Collieries Staff and Officials Association Director Catherine Bolger said that it was a “victory” against discrimination and corporate misbehavior.
“Thirteen workers have had to stand up to a giant mining company to get what they were rightfully owed. They are very happy to finally get what they are owed, but it should not have been as hard as it was.
Ms Bolger said that the struggle to get Centennial Coal to “do the right thing” had involved actions in the Federal Court, the Australian Human Rights Commission, the Fair Work Commission and a huge community effort.
“The community support for these men has been amazing. We want to thank everyone who helped, particularly the 3,500 people that signed our petition to get justice for these men.
“With the community behind them, these 13 local workers were able to stand up to a multi-national mining giant – which was extremely courageous. We are extremely pleased to see Centennial back down and agree to pay these workers today.
“However it has been utterly disappointing that Centennial took so long and employed so many lawyers to try and dodge its obligations to workers who had often been loyal for over than 30 years.
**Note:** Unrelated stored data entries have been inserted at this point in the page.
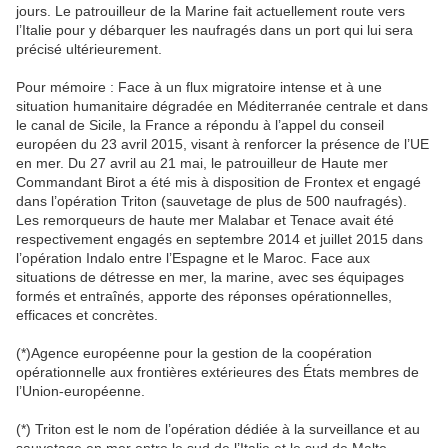
jours. Le patrouilleur de la Marine fait actuellement route vers
l’Italie pour y débarquer les naufragés dans un port qui lui sera
précisé ultérieurement.
Pour mémoire : Face à un flux migratoire intense et à une
situation humanitaire dégradée en Méditerranée centrale et dans
le canal de Sicile, la France a répondu à l’appel du conseil
européen du 23 avril 2015, visant à renforcer la présence de l’UE
en mer. Du 27 avril au 21 mai, le patrouilleur de Haute mer
Commandant Birot a été mis à disposition de Frontex et engagé
dans l’opération Triton (sauvetage de plus de 500 naufragés).
Les remorqueurs de haute mer Malabar et Tenace avait été
respectivement engagés en septembre 2014 et juillet 2015 dans
l’opération Indalo entre l’Espagne et le Maroc. Face aux
situations de détresse en mer, la marine, avec ses équipages
formés et entraînés, apporte des réponses opérationnelles,
efficaces et concrètes.
(*)Agence européenne pour la gestion de la coopération
opérationnelle aux frontières extérieures des États membres de
l’Union-européenne.
(*) Triton est le nom de l’opération dédiée à la surveillance et au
“These workers were determined to get justice and ensure the company could not rip-off anyone else in the same way.
Ms Bolger said that she was in “absolute awe” of the strength and courage the workers had shown in facing off against a corporate behemoth.
“For these men, it was never about the money. It was about ensuring that this couldn’t happen to anyone else.
“The spirit of these workers reminds me of Daryl Kerrigan from The Castle. When a corporate giant tried to stomp on him, he stood up. These workers have been vindicated for standing up to a corporate giant today.
Ms Bolger said Centennial’s back-down was important given than the coal industry was in a down-turn and further retrenchments were possible.